叔父は、母と同じ美しい緑の瞳を持っていた。どうしてか、その瞳を見るたびに、胸が締め付けられるように痛んだ。


この学院に来たのは、両親が亡なってから、五日目だった。



身体は、すっかり疲れているのに、何かが胸の奥に詰まっていて、このまま眠ってしまうのを許してくれない。

五日前の日々が、走馬灯のように頭の中を駆け巡る。




なぜ、私はここにいるのだろう――


母の優しい声が聞こえる。


いつものように、母は、湖が見える出窓の側の椅子に坐って、私にお話を読んでいる。


父は、その向かいの机で、ペンを紙の上に滑らせ、時折、私たちに微笑みかける。


五日前までは、私は幸せな2人のいる、あの場所にいたのに――






温かい手が頬に触れた。


ママ?


朝日が眩しい。


ベッドから起き上がると、眼の前には、蜂蜜色の瞳の少女がいた。

その少女は、瞳を大きく見開き、私の顔を覗き込んでいる。


「美しい瞳。真っ赤な薔薇色だわ。」


自分の瞳の色を言われて、急に恥ずかしくなった。私は、この瞳をあまり気に入っていなかった。
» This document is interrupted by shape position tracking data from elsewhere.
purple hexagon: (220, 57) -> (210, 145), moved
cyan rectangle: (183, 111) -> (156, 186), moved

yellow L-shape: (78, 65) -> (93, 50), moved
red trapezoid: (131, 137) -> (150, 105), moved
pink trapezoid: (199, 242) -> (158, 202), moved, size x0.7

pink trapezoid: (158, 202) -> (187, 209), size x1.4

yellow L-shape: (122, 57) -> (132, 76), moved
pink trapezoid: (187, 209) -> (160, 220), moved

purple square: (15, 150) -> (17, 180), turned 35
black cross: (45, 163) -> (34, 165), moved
「顔を伏せないで。すごく綺麗よ。あたしなんか、こんな黄色だもの。本当、嫌になっちゃうわ。」


彼女は、とても綺麗な蜂蜜色の瞳をしていた。髪は首の根元ほどの長さで、金の巻き毛だった。


「あなたの方が、綺麗な瞳だわ。蜂蜜色。」

びっくりしたように、瞳を大きくした。

「蜂蜜色…。そんなこと、言われたの初めてだわ。蜂蜜、蜂蜜ね?あたし気に入ったわ。ずっと、あたし、この黄色い瞳が嫌いだったの。蜂蜜色、なんていい響きなんでしょう。」

うっとりと手を胸に当てている彼女を見て、おかしくなった。

はっと、何かを思い出したように彼女は私に向き直った。


「あたし、あなたの名前、聞いてないわ。」


「私は、ローズ。ローズ・ライアン。」


「ローズ?なんて、素敵なんでしょう。瞳の色の同じだわ。」


「あたしは、ダイアナ・ツイーンよ。私もハニーとかだったら、良かったのに。でも、けっこう私、この名前だけは気に入っているのよ。」

彼女は、誇らしげに瞳を輝かして言った。



ベッドの下には、まだ開けていない皮のトランクが残っていた。昨日、そのまま眠ってしまったようだった。
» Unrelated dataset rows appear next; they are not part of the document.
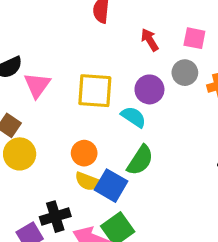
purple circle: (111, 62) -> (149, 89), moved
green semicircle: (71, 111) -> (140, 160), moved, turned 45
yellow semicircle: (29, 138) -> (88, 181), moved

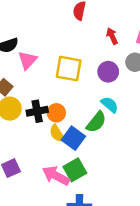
cyan semicircle: (134, 117) -> (110, 105), moved
yellow semicircle: (88, 181) -> (57, 133), turned 30
black cross: (55, 217) -> (37, 111), moved

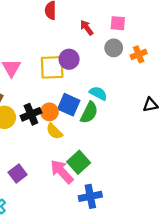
purple circle: (108, 72) -> (69, 59), moved
blue square: (73, 138) -> (69, 105), moved
pink arrow: (56, 176) -> (62, 172), turned 32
ダイアナは、一緒にトランクの中の荷物を出して、部屋の戸棚にしまうのを手伝ってくれた。荷物の中から、ラズベリーの砂糖漬けの小さな瓶が出てきた。昨日、夜行列車の中で、叔父が買ってくれたものだった。食べるのを忘れていたことを、思い出した。


「ダイアナ、ラズベリーは好き?」

「大好きだわ。といっても、何でも甘い物は好きなの。」


荷物の片付けがすっかり済んだあと、窓辺の椅子に坐って、二人で砂糖漬けを食べた。

口に入れると、上質なラズベリーの香りが広がった。

ダイアナは、目をぎゅっとつぶり、「とっても美味しいわ」と言った。


ラズベリーの瓶は、いつの間にか すっかり空になっていた。

「こんなに美味しい砂糖漬け、あたし食べたことないわ。」

「私もだわ。」


私たちは、ずっとその空の瓶を眺めながら、長い間、いろいろな話をした。




私は、以前からダイアナが一人で使っていた二人用の部屋に入ってきたのだった。私は、彼女の新しいルームメイトとなったのだった。ダイアナは、私と同じ七歳であったが、学院に入学したのは、六歳のときだった。私よりも一年長く、ここにいるダイアナは、私に何でも教えてくれた。






もし、あのとき、ダイアナがいなかったら、私はどんなに寂しかっただろう。

あのラズベリーの砂糖漬けを、美味しいと思うことも、あの瓶を空にすることも、きっと無かった。

この十二年の年月は、こんなにも楽しいものではなかっただろう。





私はダイアナと一緒に、コンスタンボアーズの丘で、十九歳を迎えたのである。